Dr. James Galbraith, associate professor of emergency medicine, is leading the UMMC portion of an NIH-funded study to determine the best ways to identify who should be tested for hepatitis C infection in emergency department settings.
“The question is whether we offer testing to patients based on select self-reported risk factors or whether we offer hepatitis C testing to everyone – similar to current HIV testing recommendations,” he said.
Hepatitis C is curable with as little as an eight-week course of medication, but about 40 percent of the more than 2 million Americans with the infection aren’t aware they have it.
“There are no new scientific tools or advances needed to eliminate hepatitis C in our communities,” he said. “By raising infection awareness through testing, we reduce one of the significant healthcare barriers to treatment.”
By the end of December 2019, UMMC had received about $50 million in extramural funding, on pace for a $100 million fiscal year. Summers said COVID-19 “may have disrupted” some of the funding streams they were anticipating for 2020 and pushed investigators and clinicians to shift gears towards COVID-19 projects and priorities.
UMMC received several extramural awards to support health care operations during the pandemic, including a $1 million award from the Federal Communications Commission the Center for Telehealth. The Medical Center also activated at least 14 COVID-19 clinical studies and trials during FY20 and has listed at least five more for the current fiscal year.
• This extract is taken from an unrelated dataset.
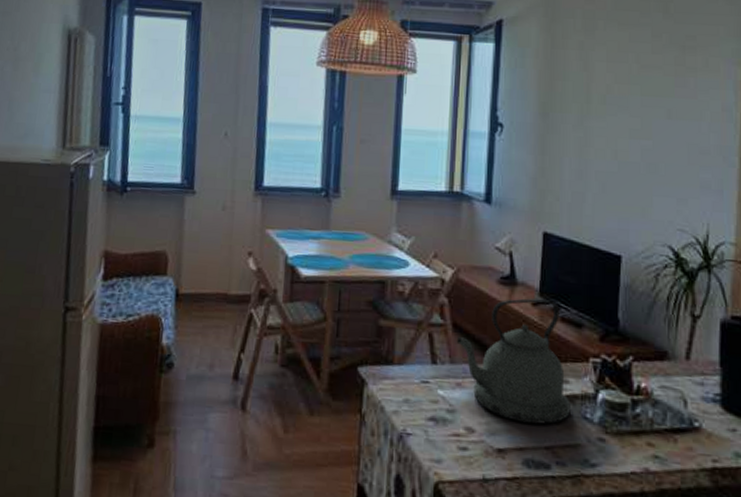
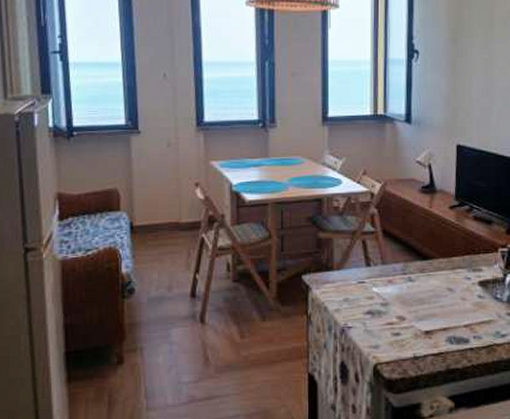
kettle: present [457,298,571,425] -> none [387,202,484,307]

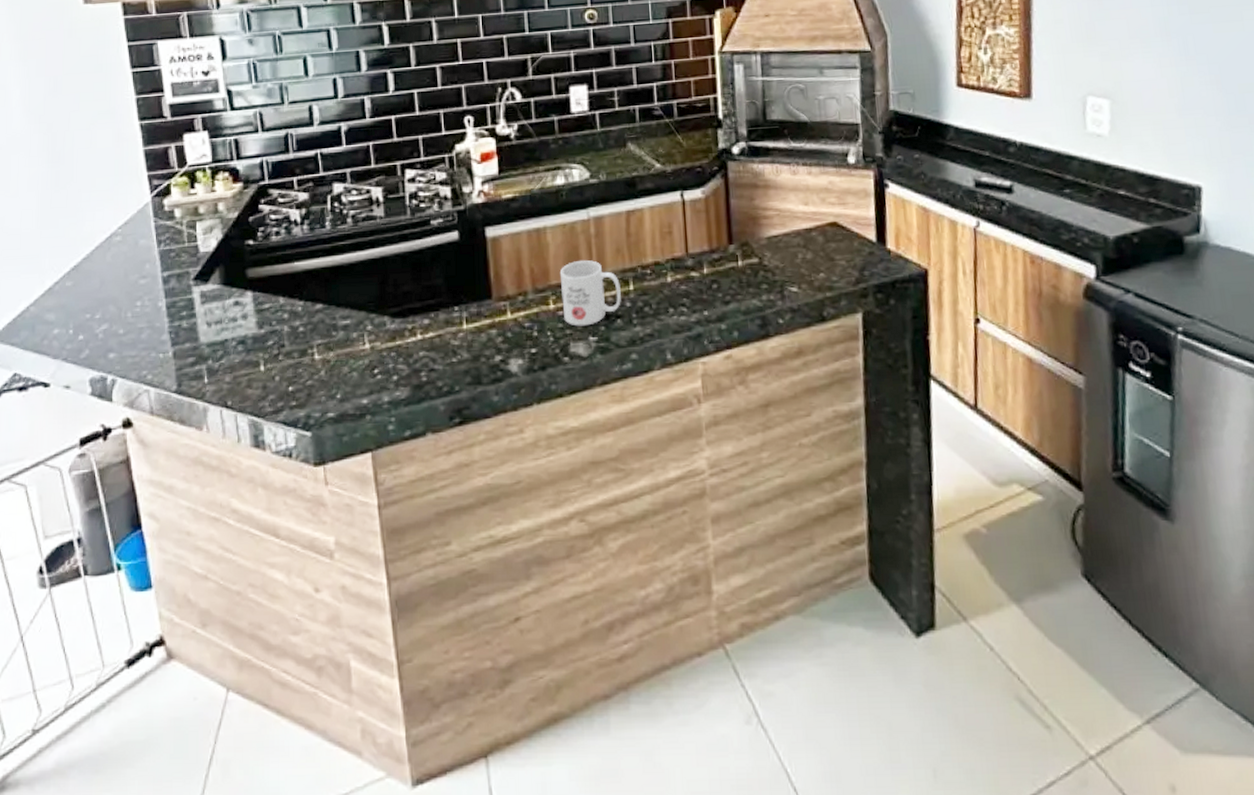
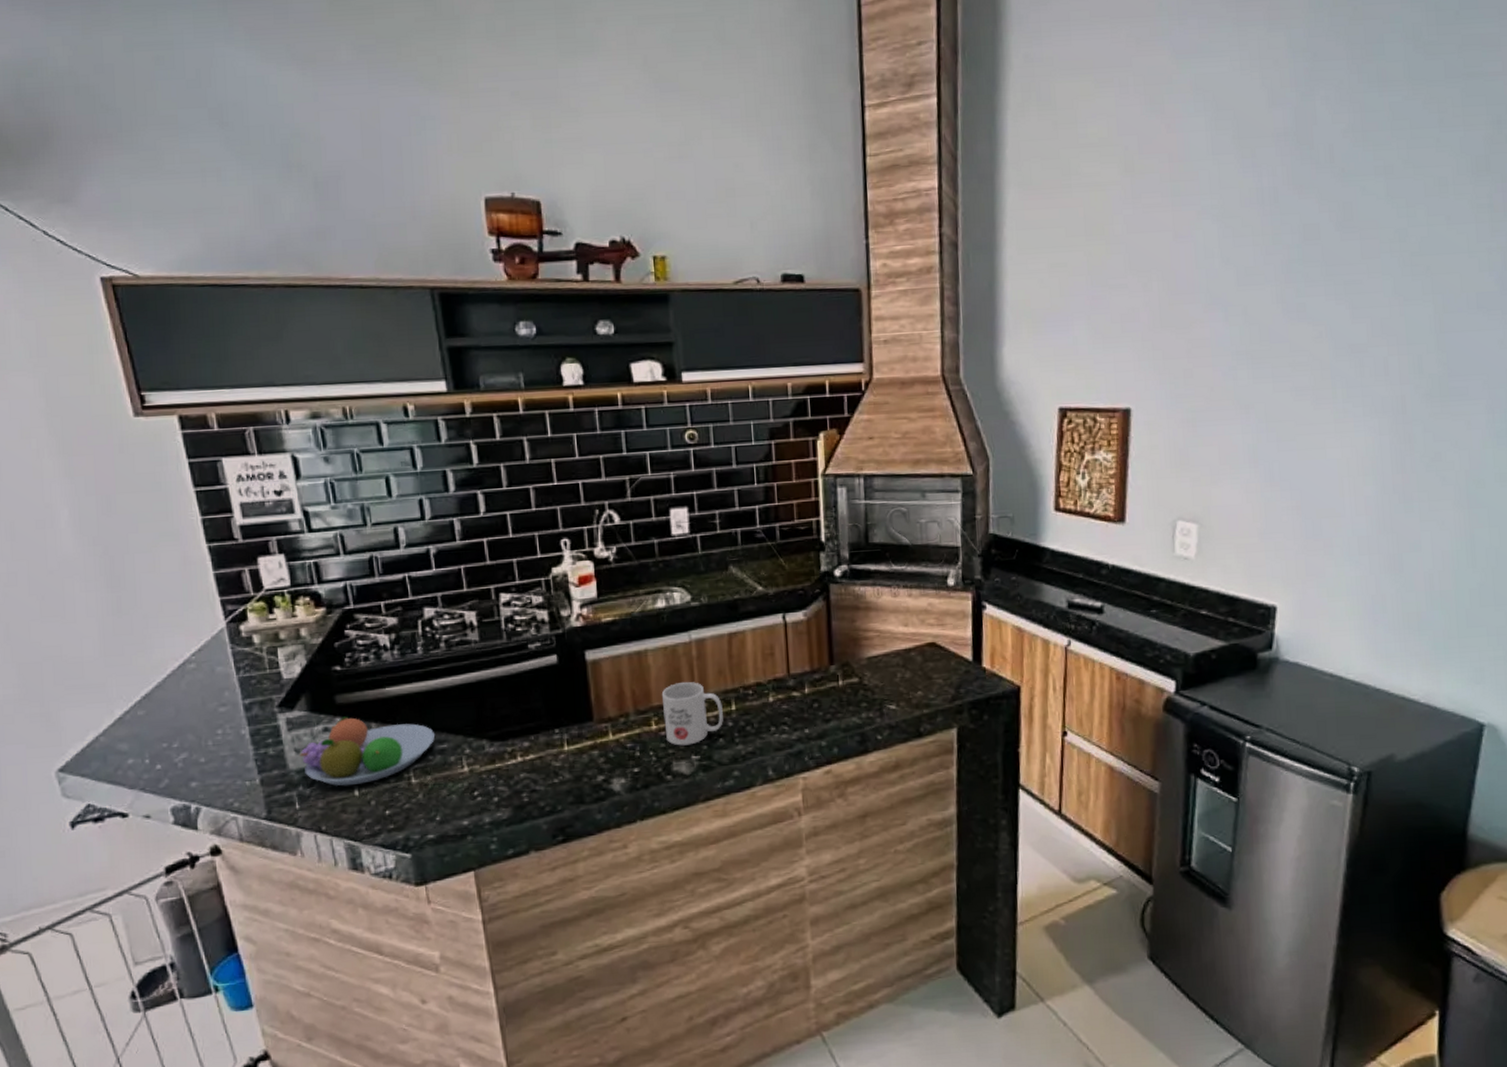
fruit bowl: none [210,290,339,361] -> present [299,716,436,787]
Galbraith, who serves as research director for the Department of Emergency Medicine, said he and his colleagues have been testing treatments for COVID-19, studying the risk of acquiring the virus in the health care setting, and validating a commercial rapid antigen test that recently received an Emergency Use Authorization from the Food and Drug Administration.
“We are very proud to facilitate the release of this much needed rapid, point-of-care COVID-19 test,” he said.
Everyone from medical students volunteers to research staff to residents have been involved in these clinical research projects, he added, whether it be reviewing charts, collecting blood samples, or facilitating conversations between potential research volunteers and family member who cannot stay with them due to the current isolation protocols.
Currently, there’s no sign of the projects slowing down.
“We know we will have more COVID-19-related funding coming in the next fiscal year,” Summers said.
UMMC’s banner year for funding also included high numbers of publications. UMMC researchers authored more than 1000 peer-reviewed papers during the year, up from the typical 700-800 occurring in recent years. In addition, the Intellectual Property and Commercialization Office reported 17 invention disclosures, 17 patent applications, and one U.S. patent.
“We are continuing to see high productivity,” Summers said, which helps drive further research funding.
“You go into research to explore ideas, make discoveries about the world and create your own hypotheses,” Summers said. “Our goal at UMMC is to build a deep research culture where people are excited to work.”